The Biden administration is reviewing whether to consider Syria as one of the most important national security issues in America.
No sign of doing so is yet shown. In particular, where President Joe Biden has outlined some other Middle East issues as priorities, including the Yemen war and Iran’s nuclear program, for which Biden appointed envoys, he and his officials have said and they have done little public about Syria.
In Congress, Syria is at the center of a debate in Congress over whether to reduce or end the authorities given to presidents to carry out military strikes following the 9/11 attacks.
It was the war in Syria that sparked this debate, when President Barack Obama first considered military strikes there, said Rep. Joaquin Castro, a Texas Democrat and a member of the House Foreign Affairs Committee. “Congress has moved away from some of the most important decisions a country can make.”
One of the few public mentions Biden has made of Syria since taking office came last week, when he included it among the international issues on which the UN Security Council should do more.
On the occasion of the 10th anniversary of the start of the Syrian conflict last week, Secretary of State Antony Blinken, in a statement with his European counterparts, stressed the need for humanitarian aid for Syrian civilians and accountability by the Assad regime.

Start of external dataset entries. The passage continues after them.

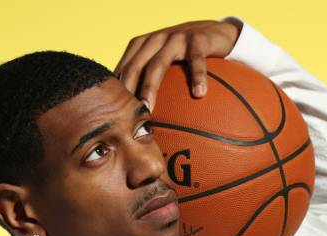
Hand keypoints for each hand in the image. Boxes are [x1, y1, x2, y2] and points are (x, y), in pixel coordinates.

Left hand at [114, 20, 240, 110]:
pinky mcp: (198, 39)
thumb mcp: (163, 61)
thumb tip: (134, 113)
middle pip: (135, 67)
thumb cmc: (184, 54)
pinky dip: (197, 76)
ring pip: (158, 64)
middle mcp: (155, 40)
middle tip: (123, 115)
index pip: (124, 68)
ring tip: (148, 108)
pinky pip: (196, 59)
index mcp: (142, 46)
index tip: (112, 113)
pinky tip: (199, 94)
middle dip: (127, 90)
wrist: (214, 30)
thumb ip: (148, 80)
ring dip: (150, 87)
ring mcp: (175, 38)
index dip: (116, 89)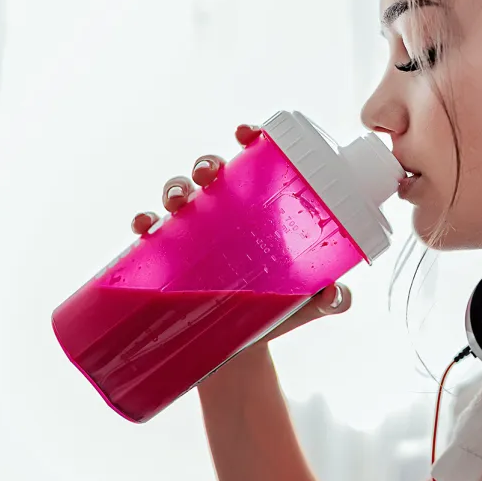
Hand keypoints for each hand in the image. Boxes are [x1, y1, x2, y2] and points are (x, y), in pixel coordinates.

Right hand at [128, 124, 351, 345]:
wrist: (244, 346)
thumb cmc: (280, 309)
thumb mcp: (308, 301)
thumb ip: (330, 298)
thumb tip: (336, 294)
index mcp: (261, 208)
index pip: (256, 160)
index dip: (249, 138)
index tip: (246, 134)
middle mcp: (225, 212)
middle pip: (212, 172)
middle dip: (206, 163)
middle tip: (209, 173)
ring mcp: (195, 233)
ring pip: (179, 194)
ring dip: (174, 187)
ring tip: (178, 200)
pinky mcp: (170, 258)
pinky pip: (151, 232)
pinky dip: (145, 223)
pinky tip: (145, 226)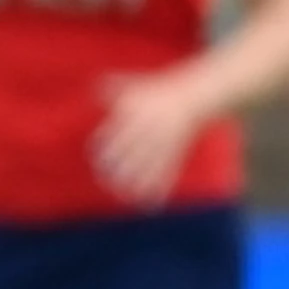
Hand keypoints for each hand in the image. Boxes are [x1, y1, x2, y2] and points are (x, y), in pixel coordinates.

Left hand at [92, 68, 212, 206]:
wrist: (195, 98)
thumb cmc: (157, 92)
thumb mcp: (137, 85)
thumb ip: (113, 88)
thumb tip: (93, 86)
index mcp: (140, 114)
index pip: (121, 131)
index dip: (109, 144)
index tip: (96, 157)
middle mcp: (153, 130)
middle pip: (135, 150)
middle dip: (121, 165)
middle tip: (106, 179)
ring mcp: (166, 143)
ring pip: (151, 165)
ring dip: (138, 181)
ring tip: (124, 195)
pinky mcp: (177, 154)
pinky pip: (169, 173)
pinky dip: (160, 188)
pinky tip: (150, 203)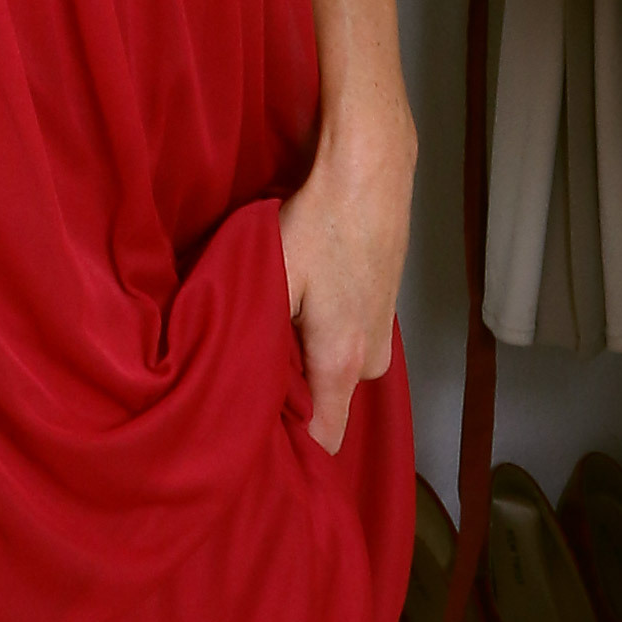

U.S. troops are helping protect an opposition enclave in northeastern Syria, in an area that includes oil and natural gas. During Biden’s campaign last year, Blinken framed the military role as a “leverage point” in negotiations over Syria’s international management, rather than an ongoing force.
National Security Council and State Department spokesmen declined to answer specific questions about Biden’s policy in Syria, including whether the administration sees the Syrian conflict as a major threat to national security or plans to do so. appoint an envoy.
Biden follows Obama and Trump in trying to downplay the U.S. military role in the Middle East and shift the focus of U.S. foreign policy to Asia, where China has been increasingly aggressive.
But the conflicts in the Middle East and the U.S.’s own strategic schemes have a way of pushing back Americans. Biden became the sixth consecutive U.S. president last month to bomb a Middle East target and struck an Iranian allied militia in Syria that had attacked U.S. personnel and allied with neighboring Iraq.
Some current and former U.S. diplomats in the Middle East have argued that Syria is not a security threat to the United States.
Robert S. Ford, the Obama administration’s ambassador to Syria with years of diplomatic experience in the region, concluded last year in a foreign affairs article that Washington should seek to withdraw its troops from the north. east of Syria, arrange for Russia and others to deal with the jihadists. fighters and put U.S. money to help war refugees.
But Hof and Jeffrey, two others who dealt with Syria for previous administrations, argue against the withdrawal.
“If I were an ISIS leader who was now desperately trying to organize an insurrection to return” to Syria, “I would pray that this advice is taken,” Hof said. For the Islamic State group, “if you can have as enemies the (Syrian) regime, the Iranians and the Russians, it will be no better than that.”
A test of the Biden administration’s intentions is approaching as Russia tries to use the position of the UN Security Council to close a humanitarian aid route in a part of Syria that is not controlled by the Syrian government. supported by Russia, says Mona Yacoubian, a Syrian adviser to the United States Institute for Peace’s Thought Group.
Maintaining or strengthening the U.S. footprint in Syria will be important, Yacoubian said, not only as a lever in political negotiations, but also to shape the rules of the game for Russia’s presence in the Middle East. And there are still other immediate goals for the international community: to make life “more manageable and less miserable for Syrians,” he said.